- Sezione del documento
Magnifici sette – Capitolo Centrodestra. Da esperto di calcio, anche Silvio Berlusconi ha scelto di ricorrere all’“usato sicuro”. È indubbio che la scomparsa dell’ex ministro Altero Matteoli, al quale – fra gli altri – il leader di Forza Italia aveva affidato la gestione dei tavoli per il programma e le candidature considerandolo “imbattibile” nelle negoziazioni sui collegi, abbia complicato le cose. Ciononostante, restano in campo i soliti. Perso per strada Denis Verdini, insieme al sempiterno Gianni Letta ci sono Niccolò Ghedini, Sestino Giacomoni (membro dell’ufficio di presidenza di FI che insieme a Valentino Valentini costituisce il tandem dei collaboratori più stretti e fidati dell’ex premier), il coordinatore degli Enti locali, Marcello Fiori, e Andrea Ruggieri, nipote di Bruno Vespa scelto due anni fa dal Cav come responsabile dei rapporti di FI con le tivvù. Il tutto con la supervisione dei capigruppo Renato Brunetta e Paolo Romani. La Lega, ci tengono a sottolineare fonti vicine al leader, Matteo Salvini, comincerà a occuparsi dell’affaire liste dopo la Befana. Il numero del Carroccio, com’è ovvio, sarà in prima linea per decidere chi entrerà e chi invece resterà fuori. A dargli una mano ci sarà Giancarlo Giorgetti, uno dei “saggi” scelti nel 2013 da Giorgio Napolitano, vero cuore pulsante del Carroccio a trazione salviniana, complici pure le 5 legislature già collezionate alla Camera dal ’96 ad oggi. Giorgetti ha superato indenne qualsiasi “terremoto” interno al partito di via Bellerio, passando dalla leadership di Umberto Bossi a quella di Salvini senza colpo ferire. Non è un caso insomma che la scelta di “Matteo” sia ricaduta su di lui. Al duo Fabio Rampelli–Ignazio La Russa si affida invece Giorgia Meloni (Fratelli d’Italia).
E il M5S? Per la quota proporzionale punterà ancora una volta sulle “parlamentarie”, già sperimentate in occasione delle ultime Politiche, che si terranno a metà gennaio. Le candidature, aperte sabato scorso, 30 dicembre, si chiuderanno oggi a mezzogiorno. Per quella uninominale l’ultima parola spetterà invece al candidato premier del Movimento, Luigi Di Maio.

- Dati estratti

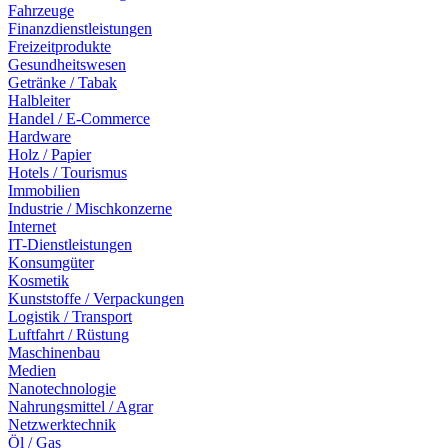
Fahrzeuge
Finanzdienstleistungen
Freizeitprodukte
Gesundheitswesen
Getränke / Tabak
Halbleiter
Handel / E-Commerce
Hardware
Holz / Papier
Hotels / Tourismus
Immobilien
Industrie / Mischkonzerne
Internet
IT-Dienstleistungen
Konsumgüter
Kosmetik
Kunststoffe / Verpackungen
Logistik / Transport
Luftfahrt / Rüstung
Maschinenbau
Medien
Nanotechnologie
Nahrungsmittel / Agrar
Netzwerktechnik
Öl / Gas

- Cosa fare
(1) Secondo la sezione del documento, chi darà una mano a Matteo Salvini nella scelta delle liste della Lega?
(2) Riassumi la sezione del documento in due frasi.

- Le soluzioni
(1) Giancarlo Giorgetti.

(2) Per le liste del centrodestra, Berlusconi punta sui collaboratori di sempre, come Gianni Letta e Niccolò Ghedini, con la supervisione di Brunetta e Romani. Salvini decide per la Lega con l'aiuto di Giorgetti e Meloni si affida a Rampelli e La Russa, mentre il M5S sceglie i candidati del proporzionale con le "parlamentarie" e lascia a Di Maio l'ultima parola sull'uninominale.